DAVID ‘BUFFY’ MAILLARD’s appearance in court yesterday was a stark contrast to when he stepped of the Air Guard’s 19-seater plane on Saturday at Piarco International Airport.

Millard returned home on Saturday from Guyana casually dressed in an orange jersey and baggy pants. He had been on the run for nearly three years. Yesterday, he was attired in a flowing dark green Muslim gown with a matching taj.

Millard, 43, arrived at the Port-of-Spain Magistrates’ Court under tight security. He appeared before Chief Magistrate Sherman Mc Nicolls in the Eighth Court at 10.15 a.m. The court was packed, not only with Millard’s relatives, but with friends and relatives of eight other murder accused.

Mc Nicolls then asked Millard if he was also known by ‘Buffy’ and ‘Mustapha’ to which the accused said yes. The charge was then read.
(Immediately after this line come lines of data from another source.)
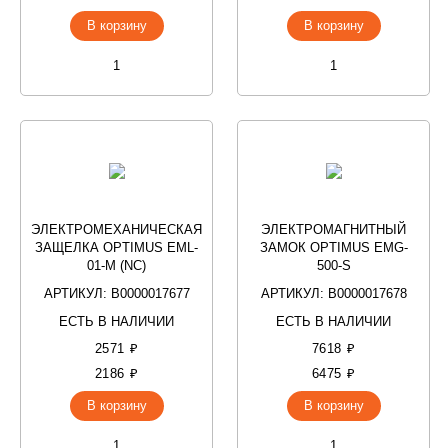
В корзину
В корзину
ЭЛЕКТРОМЕХАНИЧЕСКАЯ
ЭЛЕКТРОМАГНИТНЫЙ
ЗАЩЕЛКА OPTIMUS EML-
ЗАМОК OPTIMUS EMG-
01-M (NC)
500-S
АРТИКУЛ: В0000017677
АРТИКУЛ: В0000017678
ЕСТЬ В НАЛИЧИИ
ЕСТЬ В НАЛИЧИИ
2571 ₽
7618 ₽
2186 ₽
6475 ₽
В корзину
В корзину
It is alleged that on June 4, 2003 at Citrine Drive, Diamond Vale, Diego Martin, Millard conspired with Yasin Abu Bakr and Brent ‘Big Brent’ Miller to murder expelled members of the Jamaat Al Muslimeen Salim Rasheed and Zaki Aubidah. The charge, brought by Sgt Jayson Forde, was laid indictably so Millard was not called upon to plead.

Director of Public Prosecutions (DPP) Geoffrey Henderson and Senior State attorney Wayne Rajbansie appeared for the State, while Wayne Sturge represented Millard.

Henderson said the State was objecting to bail, saying there were substantial grounds for believing that if Millard was granted bail, he would fail to surrender to custody. But Sturge intervened right away and said Henderson’s objection was premature.

Sturge said he would not be making an application for bail. “We are not going to waste the court’s time at this least for now. The objection is premature, but we are asking the DPP to take steps to start the preliminary inquiry in the same vein that Naraynsingh had his trial.”

Sturge asked for the State authorities to move Millard from the Port-of-Spain State Prison to the secure Maximum Security Prison - the same high-risk facility where Bakr is being detained without bail.

Mc Nicolls said he has no say where prisoners are kept and recommended that Sturge write to the Commissioner of Prisons.

Sturge said because of his representation to persons in the conspiracy to murder case, he may not appear for Millard in the future. He said Millard may need further time to get another lawyer.

Henderson said the State would do it best to have the matter expedited. He said the State has two options - to go for a paper committal, or use the 2005 amendment to the Preliminary Inquiry (Indictable Offences) Act.

According to that amendment, if a second accused is arrested after the committal of the first accused, then the second accused can be committed direct to the High Court to join the co-accused before a judge and jury.

Bakr, the imprisoned leader of the Jamaat Al Muslimeen, was arrested on August 21, 2003 and charged with conspiracy to murder. He went on trial in January 2005, with one of the co-accused Brent Miller as a State witness. On March 16, 2005, the nine-member jury failed to arrive at a decision and a re-trial was ordered. The re-trial is listed for October 2.

Mc Nicolls then adjourned Millard’s case to May 18, advising him that he has a right to apply to a judge in chambers for bail. The hearing was over in ten minutes. At 1.10 p.m, Millard was whisked away under tight security provided by members of the Guard and Emergency Branch.